Given text:
# # #

COVID-19 has presented businesses in the United States and around the globe with unprecedented challenges in supply chain and business continuity and performance of contractual obligations. In this uncertain time, an often overlooked “boilerplate” contract provision may be key to understanding your rights and obligations under your business contracts: a force majeure clause. This information may be important to any business facing issues related to contract performance – whether it involves another party’s ability to perform its contractual obligations or your own ability to perform under any of your contracts. This could include important business contracts such as leases, supply agreements, or services agreements.

WHAT YOU NEED TO KNOW

  • What is force majeure?
  • Is a force majeure clause in your contract and what does it mean?
  • How can performance be suspended under my contract?
  • What if there is no force majeure clause?
What is force majeure?

# # #

Transcribed page contents:
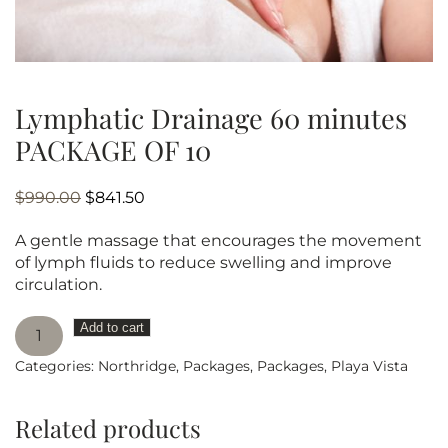
Lymphatic Drainage 60 minutes
PACKAGE OF 10
Original
Current
$
990.00
$
841.50
price
price
A gentle massage that encourages the movement
was:
is:
of lymph fluids to reduce swelling and improve
$990.00.
$841.50.
circulation.
Lymphatic
Add to cart
Drainage
Categories:
Northridge
,
Packages
,
Packages
,
Playa Vista
60
minutes
PACKAGE
Related products
OF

# # #

Exercise details:
Reproduce word for word the part of the force majeure text that begins with "WHAT YOU NEED" and ends after "under my contract?".

Your solution:
WHAT YOU NEED TO KNOW

  • What is force majeure?
  • Is a force majeure clause in your contract and what does it mean?
  • How can performance be suspended under my contract?